Chrome may have feature and marketshare parallels to IE6, but it will never be
IE6. IE6 was weilded in anger. Chrome is open source, which significantly
limits Google's ability to use it in a similar fashion. Not to mention, Google
isn't out to kill the web in the way that Microsoft was.

------
laconian
I think we're being trolled.

"Great stuff, faster Web interactions, but let's not forget that that
universal access using any software is why the Web took off in the first
place." Has he any had experiences where a site served only SPDY clients?

------
voidr
There is nothing stopping other browsers from implementing the same features,
most of them are probably fully documented standards anyway, even if there was
no documentation people could just look at Chromium's source code, which was
certainly not the case with IE.

This article is immensely ignorant, it basically states that no browser should
have capabilities that other browsers lack, if that would be the case than we
would end up in a deadlock, because everyone would wait for everyone.

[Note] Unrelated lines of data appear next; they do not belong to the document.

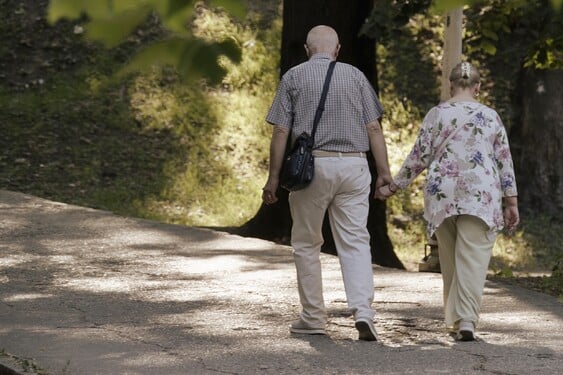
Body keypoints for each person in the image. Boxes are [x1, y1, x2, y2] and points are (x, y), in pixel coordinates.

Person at [261, 25, 393, 341]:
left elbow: (280, 132)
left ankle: (313, 317)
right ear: (337, 50)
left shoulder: (293, 77)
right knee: (356, 241)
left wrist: (274, 178)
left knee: (307, 242)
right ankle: (363, 311)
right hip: (354, 166)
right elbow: (374, 129)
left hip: (312, 168)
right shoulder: (356, 76)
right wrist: (384, 174)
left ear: (307, 50)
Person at [377, 62, 520, 341]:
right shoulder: (491, 117)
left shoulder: (436, 114)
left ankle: (454, 320)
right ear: (478, 87)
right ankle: (466, 319)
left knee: (450, 257)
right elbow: (504, 160)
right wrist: (511, 201)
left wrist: (394, 186)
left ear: (450, 84)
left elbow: (419, 156)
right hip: (480, 194)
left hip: (444, 193)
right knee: (474, 258)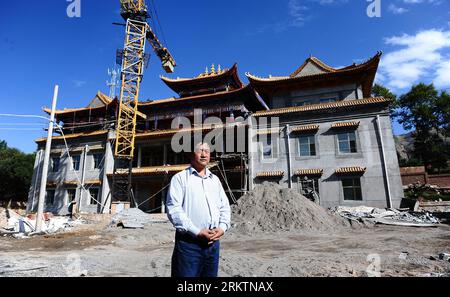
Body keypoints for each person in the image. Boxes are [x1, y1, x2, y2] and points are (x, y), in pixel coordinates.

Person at [166, 142, 231, 277]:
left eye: (207, 151)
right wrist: (197, 232)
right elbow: (174, 210)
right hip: (189, 245)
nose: (204, 154)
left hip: (213, 244)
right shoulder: (180, 179)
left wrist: (222, 227)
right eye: (200, 151)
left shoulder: (215, 180)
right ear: (191, 155)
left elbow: (224, 206)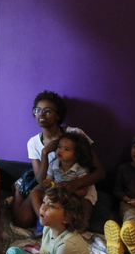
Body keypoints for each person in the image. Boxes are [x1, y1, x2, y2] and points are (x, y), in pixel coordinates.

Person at [10, 90, 105, 229]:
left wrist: (76, 184)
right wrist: (45, 153)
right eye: (37, 110)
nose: (41, 114)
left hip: (77, 185)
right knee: (22, 220)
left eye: (47, 110)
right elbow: (41, 181)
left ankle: (51, 221)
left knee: (79, 222)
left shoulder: (74, 134)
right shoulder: (33, 143)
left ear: (58, 115)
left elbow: (100, 173)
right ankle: (19, 190)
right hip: (52, 187)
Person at [3, 186, 92, 254]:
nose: (42, 207)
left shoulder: (68, 244)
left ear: (66, 218)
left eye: (51, 206)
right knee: (12, 253)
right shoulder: (48, 228)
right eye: (43, 201)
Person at [29, 132, 95, 238]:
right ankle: (44, 223)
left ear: (77, 155)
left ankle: (71, 229)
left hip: (70, 199)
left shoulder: (80, 170)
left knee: (85, 204)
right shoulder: (53, 165)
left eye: (66, 149)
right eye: (59, 147)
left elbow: (84, 191)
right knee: (35, 192)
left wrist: (71, 191)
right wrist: (48, 183)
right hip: (55, 195)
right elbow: (49, 180)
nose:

Emerging standards need to be tried in the open, Google is doing the right
thing, they are trying SPDY with real world web apps and real world customers
so that it will mature by the time other browsers implement it and we won't be
stuck with implementations that suck.

------
The_Sponge
Not even close. What an incredibly sensationalist title from PC Mag.

------
ccanassa
The iPad IS the new IE6 <http://blog.millermedeiros.com/2011/01/ipad-is-the-
new-ie6/>

------
beej71
Re: that angry birds thing, it sounds to me like Google was marketing the
levels as "Chrome exclusive", but not that it specifically took advantage of
functionality that was only available on Chrome. I'm thinking something like
user-agent detection...? I'm info-poor, here, I admit.

------
spobo
I didn't read the article because it's crap. Did they mention that it auto-
updates? That alone makes the whole argument invalid because as long as there
is auto-update there is no lingering in the past.

------
wmf
In addition to what other commenters have said, IE6 got huge market share then
stagnated. Even worse, when IE7 came out, people didn't upgrade. Chrome
continues to improve and auto-update.

------
seppo0010
So, IE6 owns "Embrace, extend and extinguish"?

------
davidmathers
No.